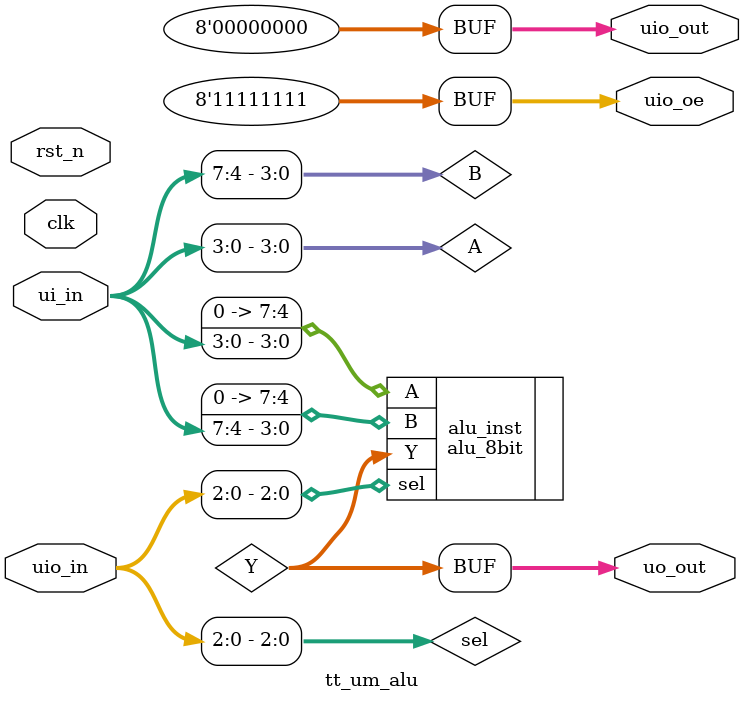
<source format=v>
module tt_um_alu (
    input  [7:0] ui_in,     // A[3:0], B[3:0]
    output [7:0] uo_out,    // Resultado
    input  [7:0] uio_in,    // Selector [2:0]
    output [7:0] uio_out,   // Flags 
    output [7:0] uio_oe,    // Habilitación
    input clk,
    input rst_n
);
    wire [3:0] A = ui_in[3:0];
    wire [3:0] B = ui_in[7:4];
    wire [2:0] sel = uio_in[2:0];

    wire [7:0] Y;

    alu_8bit alu_inst (
        .A({4'b0000, A}),
        .B({4'b0000, B}),
        .sel(sel),
        .Y(Y)
    );

    assign uo_out = Y;
    assign uio_out = 8'b0; // (Puedes usarlo para flags si quieres)
    assign uio_oe = 8'hFF; // Habilitar todas las salidas de uio
endmodule



</source>
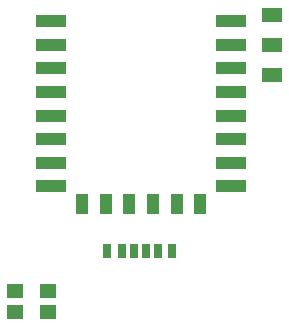
<source format=gtp>
G04*
G04 #@! TF.GenerationSoftware,Altium Limited,Altium Designer,21.6.1 (37)*
G04*
G04 Layer_Color=8421504*
%FSLAX24Y24*%
%MOIN*%
G70*
G04*
G04 #@! TF.SameCoordinates,2CDDA2BD-A9AE-4566-A957-8AB6CD1B29DF*
G04*
G04*
G04 #@! TF.FilePolarity,Positive*
G04*
G01*
G75*
%ADD14R,0.0315X0.0472*%
%ADD15R,0.0276X0.0472*%
%ADD16R,0.0299X0.0472*%
%ADD17R,0.0700X0.0500*%
%ADD18R,0.0551X0.0472*%
%ADD19R,0.0433X0.0709*%
%ADD20R,0.1024X0.0433*%
D14*
X3867Y2646D02*
D03*
X6032D02*
D03*
D15*
X4752D02*
D03*
X5146D02*
D03*
D16*
X5548D02*
D03*
X4351D02*
D03*
D17*
X9350Y8500D02*
D03*
Y9500D02*
D03*
Y10500D02*
D03*
D18*
X1900Y1309D02*
D03*
Y600D02*
D03*
X800Y1309D02*
D03*
Y600D02*
D03*
D19*
X6969Y4199D02*
D03*
X6181D02*
D03*
X5394D02*
D03*
X4606D02*
D03*
X3819D02*
D03*
X3031D02*
D03*
D20*
X7992Y10301D02*
D03*
Y9514D02*
D03*
Y8726D02*
D03*
Y7939D02*
D03*
Y7152D02*
D03*
Y6364D02*
D03*
Y5577D02*
D03*
Y4789D02*
D03*
X2008Y4789D02*
D03*
X2008Y5577D02*
D03*
Y6364D02*
D03*
Y7152D02*
D03*
Y7939D02*
D03*
Y8726D02*
D03*
Y9514D02*
D03*
Y10301D02*
D03*
M02*

</source>
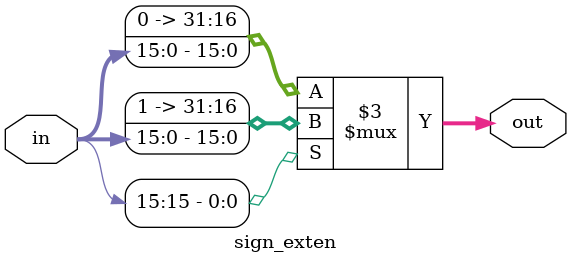
<source format=v>
module sign_exten(input wire [15:0] in , output reg [31:0] out);
always @(in)
if (in[15])
out <= {{16{1'b1}}, in}; 
else 
out <= {{16{1'b0}}, in}; 
endmodule

</source>
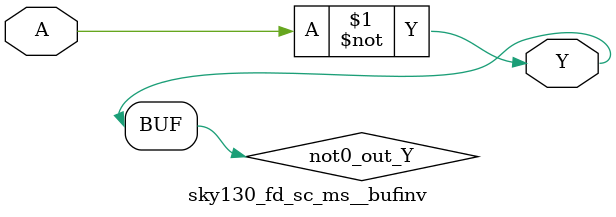
<source format=v>
/*
 * Copyright 2020 The SkyWater PDK Authors
 *
 * Licensed under the Apache License, Version 2.0 (the "License");
 * you may not use this file except in compliance with the License.
 * You may obtain a copy of the License at
 *
 *     https://www.apache.org/licenses/LICENSE-2.0
 *
 * Unless required by applicable law or agreed to in writing, software
 * distributed under the License is distributed on an "AS IS" BASIS,
 * WITHOUT WARRANTIES OR CONDITIONS OF ANY KIND, either express or implied.
 * See the License for the specific language governing permissions and
 * limitations under the License.
 *
 * SPDX-License-Identifier: Apache-2.0
*/


`ifndef SKY130_FD_SC_MS__BUFINV_FUNCTIONAL_V
`define SKY130_FD_SC_MS__BUFINV_FUNCTIONAL_V

/**
 * bufinv: Buffer followed by inverter.
 *
 * Verilog simulation functional model.
 */

`timescale 1ns / 1ps
`default_nettype none

`celldefine
module sky130_fd_sc_ms__bufinv (
    Y,
    A
);

    // Module ports
    output Y;
    input  A;

    // Local signals
    wire not0_out_Y;

    //  Name  Output      Other arguments
    not not0 (not0_out_Y, A              );
    buf buf0 (Y         , not0_out_Y     );

endmodule
`endcelldefine

`default_nettype wire
`endif  // SKY130_FD_SC_MS__BUFINV_FUNCTIONAL_V
</source>
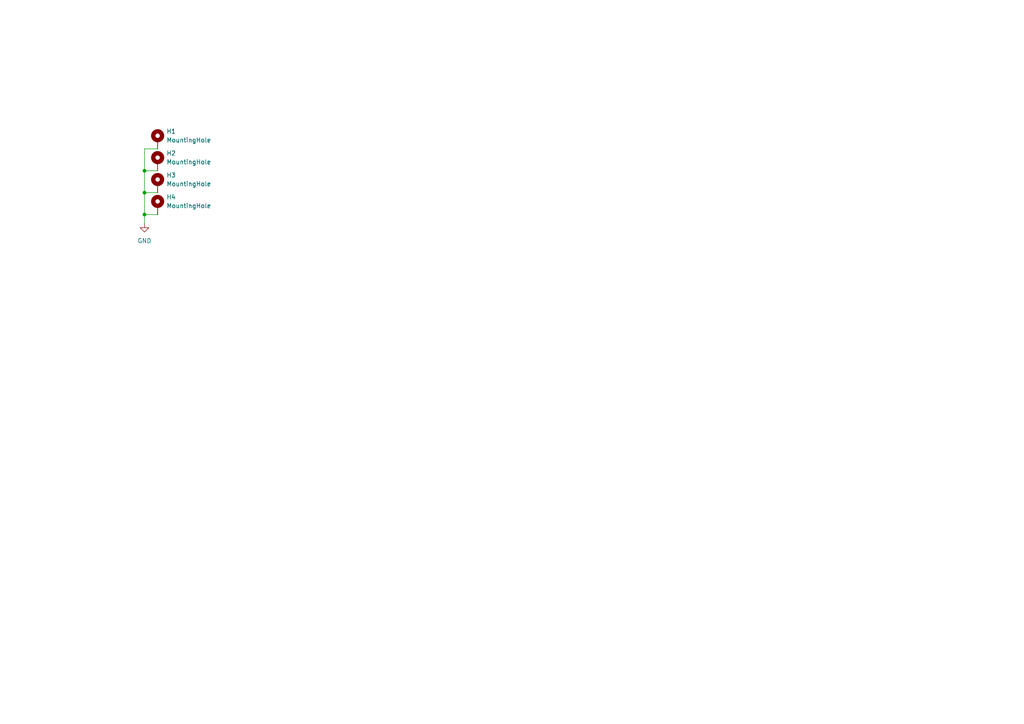
<source format=kicad_sch>
(kicad_sch (version 20230121) (generator eeschema)

  (uuid d34721e3-3fa2-43d2-ad56-37b4d5de910a)

  (paper "A4")

  

  (junction (at 41.91 62.23) (diameter 0) (color 0 0 0 0)
    (uuid 12f6d9e2-7289-4a55-a8e0-9bfcd91a1e89)
  )
  (junction (at 41.91 55.88) (diameter 0) (color 0 0 0 0)
    (uuid 23ce7257-84d5-485e-94b4-75a0f25d8519)
  )
  (junction (at 41.91 49.53) (diameter 0) (color 0 0 0 0)
    (uuid d84b541d-5ae5-4bc0-8068-6e2d34e28824)
  )

  (wire (pts (xy 41.91 43.18) (xy 41.91 49.53))
    (stroke (width 0) (type default))
    (uuid 092f10cd-1e1a-4521-b538-d0e948341114)
  )
  (wire (pts (xy 41.91 62.23) (xy 41.91 64.77))
    (stroke (width 0) (type default))
    (uuid 2b5e375e-6b23-4d26-93db-2c8e271ed310)
  )
  (wire (pts (xy 41.91 55.88) (xy 45.72 55.88))
    (stroke (width 0) (type default))
    (uuid 57aedd05-ee8b-41a0-bfac-e579c7fd497d)
  )
  (wire (pts (xy 41.91 62.23) (xy 45.72 62.23))
    (stroke (width 0) (type default))
    (uuid 5943147c-bf7d-404e-9390-ceee9c697b91)
  )
  (wire (pts (xy 41.91 55.88) (xy 41.91 62.23))
    (stroke (width 0) (type default))
    (uuid 70cc0621-1006-4aab-9da6-3939e77123f8)
  )
  (wire (pts (xy 45.72 43.18) (xy 41.91 43.18))
    (stroke (width 0) (type default))
    (uuid 81c53150-99e0-409c-8568-f52aed4272f3)
  )
  (wire (pts (xy 45.72 49.53) (xy 41.91 49.53))
    (stroke (width 0) (type default))
    (uuid d37d1761-69f0-45ca-aed0-510f04424bca)
  )
  (wire (pts (xy 41.91 49.53) (xy 41.91 55.88))
    (stroke (width 0) (type default))
    (uuid ee9e32c1-29f3-4384-9509-39127393d6a0)
  )

  (symbol (lib_id "power:GND") (at 41.91 64.77 0) (unit 1)
    (in_bom yes) (on_board yes) (dnp no) (fields_autoplaced)
    (uuid 02ab766d-5bf9-4bbf-bdfe-d65f9a7e053d)
    (property "Reference" "#PWR01" (at 41.91 71.12 0)
      (effects (font (size 1.27 1.27)) hide)
    )
    (property "Value" "GND" (at 41.91 69.85 0)
      (effects (font (size 1.27 1.27)))
    )
    (property "Footprint" "" (at 41.91 64.77 0)
      (effects (font (size 1.27 1.27)) hide)
    )
    (property "Datasheet" "" (at 41.91 64.77 0)
      (effects (font (size 1.27 1.27)) hide)
    )
    (pin "1" (uuid 21908d5b-1294-4c09-bafe-cc86f0985a2a))
    (instances
      (project "Topplate"
        (path "/d34721e3-3fa2-43d2-ad56-37b4d5de910a"
          (reference "#PWR01") (unit 1)
        )
      )
    )
  )

  (symbol (lib_id "Mechanical:MountingHole_Pad") (at 45.72 59.69 0) (unit 1)
    (in_bom yes) (on_board yes) (dnp no) (fields_autoplaced)
    (uuid 59a0e274-1231-43ca-bfc8-fd095ed2d6ac)
    (property "Reference" "H4" (at 48.26 57.15 0)
      (effects (font (size 1.27 1.27)) (justify left))
    )
    (property "Value" "MountingHole" (at 48.26 59.69 0)
      (effects (font (size 1.27 1.27)) (justify left))
    )
    (property "Footprint" "MountingHole:MountingHole_2.2mm_M2_Pad_Via" (at 45.72 59.69 0)
      (effects (font (size 1.27 1.27)) hide)
    )
    (property "Datasheet" "~" (at 45.72 59.69 0)
      (effects (font (size 1.27 1.27)) hide)
    )
    (pin "1" (uuid 9eee4caa-2d8e-4243-bc2a-656b1b1d29e1))
    (instances
      (project "Topplate"
        (path "/d34721e3-3fa2-43d2-ad56-37b4d5de910a"
          (reference "H4") (unit 1)
        )
      )
    )
  )

  (symbol (lib_id "Mechanical:MountingHole_Pad") (at 45.72 46.99 0) (unit 1)
    (in_bom yes) (on_board yes) (dnp no) (fields_autoplaced)
    (uuid d5ffe99c-d9ab-4892-b749-ce3111a602d6)
    (property "Reference" "H2" (at 48.26 44.45 0)
      (effects (font (size 1.27 1.27)) (justify left))
    )
    (property "Value" "MountingHole" (at 48.26 46.99 0)
      (effects (font (size 1.27 1.27)) (justify left))
    )
    (property "Footprint" "MountingHole:MountingHole_2.2mm_M2_Pad_Via" (at 45.72 46.99 0)
      (effects (font (size 1.27 1.27)) hide)
    )
    (property "Datasheet" "~" (at 45.72 46.99 0)
      (effects (font (size 1.27 1.27)) hide)
    )
    (pin "1" (uuid 02829d42-1fd4-4b21-a78d-7c53b7d1d0a0))
    (instances
      (project "Topplate"
        (path "/d34721e3-3fa2-43d2-ad56-37b4d5de910a"
          (reference "H2") (unit 1)
        )
      )
    )
  )

  (symbol (lib_id "Mechanical:MountingHole_Pad") (at 45.72 53.34 0) (unit 1)
    (in_bom yes) (on_board yes) (dnp no) (fields_autoplaced)
    (uuid f2e48799-b07f-41b2-9a7f-c341f3870123)
    (property "Reference" "H3" (at 48.26 50.8 0)
      (effects (font (size 1.27 1.27)) (justify left))
    )
    (property "Value" "MountingHole" (at 48.26 53.34 0)
      (effects (font (size 1.27 1.27)) (justify left))
    )
    (property "Footprint" "MountingHole:MountingHole_2.2mm_M2_Pad_Via" (at 45.72 53.34 0)
      (effects (font (size 1.27 1.27)) hide)
    )
    (property "Datasheet" "~" (at 45.72 53.34 0)
      (effects (font (size 1.27 1.27)) hide)
    )
    (pin "1" (uuid 0b758188-3ce9-44ad-a4e6-a4ad19963b76))
    (instances
      (project "Topplate"
        (path "/d34721e3-3fa2-43d2-ad56-37b4d5de910a"
          (reference "H3") (unit 1)
        )
      )
    )
  )

  (symbol (lib_id "Mechanical:MountingHole_Pad") (at 45.72 40.64 0) (unit 1)
    (in_bom yes) (on_board yes) (dnp no) (fields_autoplaced)
    (uuid f34bc656-46fe-4ff9-934e-3b0523f72d08)
    (property "Reference" "H1" (at 48.26 38.1 0)
      (effects (font (size 1.27 1.27)) (justify left))
    )
    (property "Value" "MountingHole" (at 48.26 40.64 0)
      (effects (font (size 1.27 1.27)) (justify left))
    )
    (property "Footprint" "MountingHole:MountingHole_2.2mm_M2_Pad_Via" (at 45.72 40.64 0)
      (effects (font (size 1.27 1.27)) hide)
    )
    (property "Datasheet" "~" (at 45.72 40.64 0)
      (effects (font (size 1.27 1.27)) hide)
    )
    (pin "1" (uuid 6a4342d9-ca71-4958-8c6e-fc273c9eb0a6))
    (instances
      (project "Topplate"
        (path "/d34721e3-3fa2-43d2-ad56-37b4d5de910a"
          (reference "H1") (unit 1)
        )
      )
    )
  )

  (sheet_instances
    (path "/" (page "1"))
  )
)

</source>
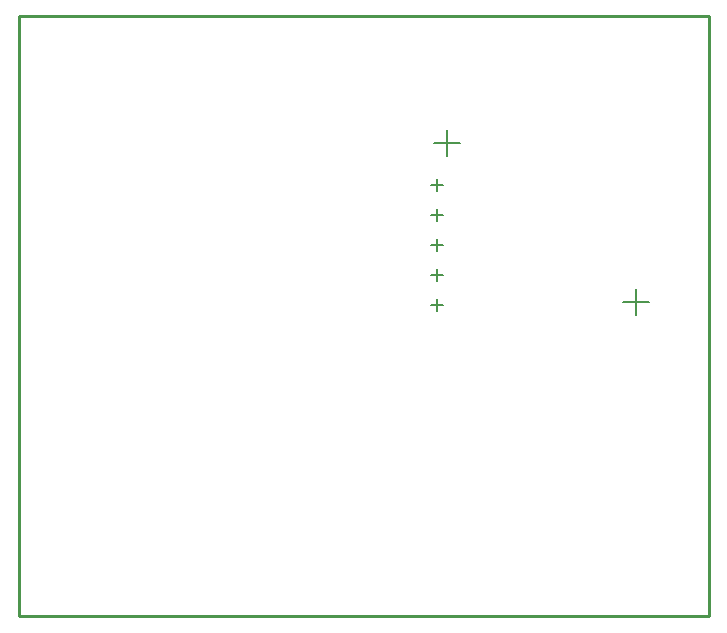
<source format=gko>
G04 Layer: BoardOutlineLayer*
G04 EasyEDA v6.5.5, 2022-06-01 21:54:51*
G04 8c1e14e235494d98a3ccc41632180272,c96cdaf6a0e44fa3bb1e134f2b5c86cb,10*
G04 Gerber Generator version 0.2*
G04 Scale: 100 percent, Rotated: No, Reflected: No *
G04 Dimensions in millimeters *
G04 leading zeros omitted , absolute positions ,4 integer and 5 decimal *
%FSLAX45Y45*%
%MOMM*%

%ADD10C,0.2540*%
%ADD11C,0.1270*%
D10*
X0Y0D02*
G01*
X5842000Y0D01*
X5842000Y-5080000D01*
X0Y-5080000D01*
X0Y0D01*
D11*
X3516122Y-1072642D02*
G01*
X3734561Y-1072642D01*
X3625341Y-1181862D02*
G01*
X3625341Y-963421D01*
X5116322Y-2418842D02*
G01*
X5334761Y-2418842D01*
X5225541Y-2528062D02*
G01*
X5225541Y-2309621D01*
X3485641Y-1428242D02*
G01*
X3587241Y-1428242D01*
X3536441Y-1479042D02*
G01*
X3536441Y-1377442D01*
X3485641Y-1682242D02*
G01*
X3587241Y-1682242D01*
X3536441Y-1733042D02*
G01*
X3536441Y-1631442D01*
X3485641Y-1936242D02*
G01*
X3587241Y-1936242D01*
X3536441Y-1987042D02*
G01*
X3536441Y-1885442D01*
X3485641Y-2190242D02*
G01*
X3587241Y-2190242D01*
X3536441Y-2241042D02*
G01*
X3536441Y-2139442D01*
X3485641Y-2444242D02*
G01*
X3587241Y-2444242D01*
X3536441Y-2495042D02*
G01*
X3536441Y-2393442D01*

%LPD*%
M02*

</source>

-*-*-

== PROBLEM DETAILS ==
If "symbol" is in a line of the listing above, count that line; give the final number and nothing more.

== SOLUTION FOR THIS TASK ==
5